What’s Up in the Sky June, 2008
By Peter Burkey
We live in a more or less placid, stable world. Changes occur, but slowly. Although recent events may indicate otherwise, most of us live full lives never encountering a natural disaster more violent than a storm and so we are fairly complacent. The geological record, however, is clear – widespread devastation and major catastrophes are common occurrences albeit on a very long time scale. But in just the last century, there have been bizarre natural events. One such event happened 100 years ago next month.
Early in the morning of June 30, 1908, the Tungus people of central Siberia were violently awakened by a giant fireball racing across the sky. Soon thereafter an enormous explosion shook the ground, followed by searing winds and a huge forest fire. Some folks were thrown into the air, even knocked unconscious. Horses bolted, windows shattered, and thousands of trees were leveled. The explosion produced an atmospheric shock wave that circled the Earth twice. So much dust was kicked up into the atmosphere that for two days Londoners could read a newspaper at night illuminated by the scattered light.
Little was known about the Tunguska Event, as it came to be called, since the Czarist government in Russia considered it to be of little importance, having occurred in such a remote area among backward inhabitants. In fact, it wasn’t until 1930 that an expedition of scientists journeyed to the area to gather evidence and hear eyewitness accounts. Slogging through endless swamps and plagued by voracious mosquitoes, they found complete devastation with trees burned or stripped bare lying on the ground, all pointing away from the point of impact. What they did not find, however, was an impact crater or any evidence of pieces of the original object.
Many hypotheses were proposed to explain the event. Among the more interesting were a piece of antimatter completely annihilated when striking the normal matter of Earth, or a mini black hole that passed through the Earth in Siberia and out the other side. Some even postulated than an alien spacecraft from an advanced civilization experiencing engine trouble crashed. More plausibly it was thought to be a comet fragment that exploded high above the ground, hence no crater.
The most recent theory, based on our better understanding of atmospheric meteorite explosions and supported by new evidence, suggests that it was an exploding stoney meteorite. No matter what its cause, we should be glad it happened in a distant remote area or it packed the wallop of a large H-bomb. Perhaps the next time we will have advanced warning and be able to avoid the devastation caused by uninvited visitors from up in the sky.

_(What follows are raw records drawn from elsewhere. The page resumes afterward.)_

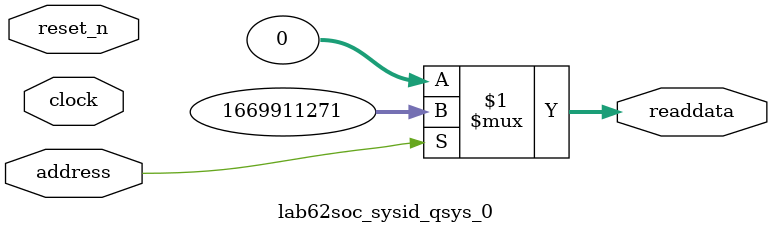
<source format=v>



// synthesis translate_off
`timescale 1ns / 1ps
// synthesis translate_on

// turn off superfluous verilog processor warnings 
// altera message_level Level1 
// altera message_off 10034 10035 10036 10037 10230 10240 10030 

module lab62soc_sysid_qsys_0 (
               // inputs:
                address,
                clock,
                reset_n,

               // outputs:
                readdata
             )
;

  output  [ 31: 0] readdata;
  input            address;
  input            clock;
  input            reset_n;

  wire    [ 31: 0] readdata;
  //control_slave, which is an e_avalon_slave
  assign readdata = address ? 1669911271 : 0;

endmodule



</source>
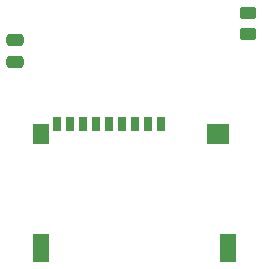
<source format=gbr>
%TF.GenerationSoftware,KiCad,Pcbnew,7.0.8*%
%TF.CreationDate,2025-03-05T08:55:57-05:00*%
%TF.ProjectId,cartridgeholder,63617274-7269-4646-9765-686f6c646572,rev?*%
%TF.SameCoordinates,Original*%
%TF.FileFunction,Paste,Top*%
%TF.FilePolarity,Positive*%
%FSLAX46Y46*%
G04 Gerber Fmt 4.6, Leading zero omitted, Abs format (unit mm)*
G04 Created by KiCad (PCBNEW 7.0.8) date 2025-03-05 08:55:57*
%MOMM*%
%LPD*%
G01*
G04 APERTURE LIST*
G04 Aperture macros list*
%AMRoundRect*
0 Rectangle with rounded corners*
0 $1 Rounding radius*
0 $2 $3 $4 $5 $6 $7 $8 $9 X,Y pos of 4 corners*
0 Add a 4 corners polygon primitive as box body*
4,1,4,$2,$3,$4,$5,$6,$7,$8,$9,$2,$3,0*
0 Add four circle primitives for the rounded corners*
1,1,$1+$1,$2,$3*
1,1,$1+$1,$4,$5*
1,1,$1+$1,$6,$7*
1,1,$1+$1,$8,$9*
0 Add four rect primitives between the rounded corners*
20,1,$1+$1,$2,$3,$4,$5,0*
20,1,$1+$1,$4,$5,$6,$7,0*
20,1,$1+$1,$6,$7,$8,$9,0*
20,1,$1+$1,$8,$9,$2,$3,0*%
G04 Aperture macros list end*
%ADD10RoundRect,0.250000X0.450000X-0.262500X0.450000X0.262500X-0.450000X0.262500X-0.450000X-0.262500X0*%
%ADD11RoundRect,0.250000X-0.475000X0.250000X-0.475000X-0.250000X0.475000X-0.250000X0.475000X0.250000X0*%
%ADD12R,0.700000X1.300000*%
%ADD13R,1.447800X1.651000*%
%ADD14R,1.447800X2.438400*%
%ADD15R,1.854200X1.651000*%
G04 APERTURE END LIST*
D10*
%TO.C,R1*%
X145870000Y-103955000D03*
X145870000Y-102130000D03*
%TD*%
D11*
%TO.C,C1*%
X126160000Y-104440000D03*
X126160000Y-106340000D03*
%TD*%
D12*
%TO.C,MICRO_SD1*%
X138568000Y-111605600D03*
X137468000Y-111605600D03*
X136368000Y-111605600D03*
X135268000Y-111605600D03*
X134168000Y-111605600D03*
X133068000Y-111605600D03*
X131968000Y-111605600D03*
X130868000Y-111605600D03*
X129768000Y-111605600D03*
D13*
X128349600Y-112379400D03*
D14*
X128349600Y-122079400D03*
X144174400Y-122079400D03*
D15*
X143399400Y-112379400D03*
%TD*%
M02*

</source>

Here are this month’s viewing highlights:
Planets this month: Mars closes in on Regulus and Saturn low in SW in the early evening. Jupiter continues to dominate the southern predawn sky.
June 3: New Moon – closest of the year.
June 7-9: Watch Moon pass line of objects Mars, Regulus, Saturn.
June 10: First quarter Moon.
June 18: Full Moon.
June 26: Last quarter Moon.
June 30: Mars and Regulus form close pair.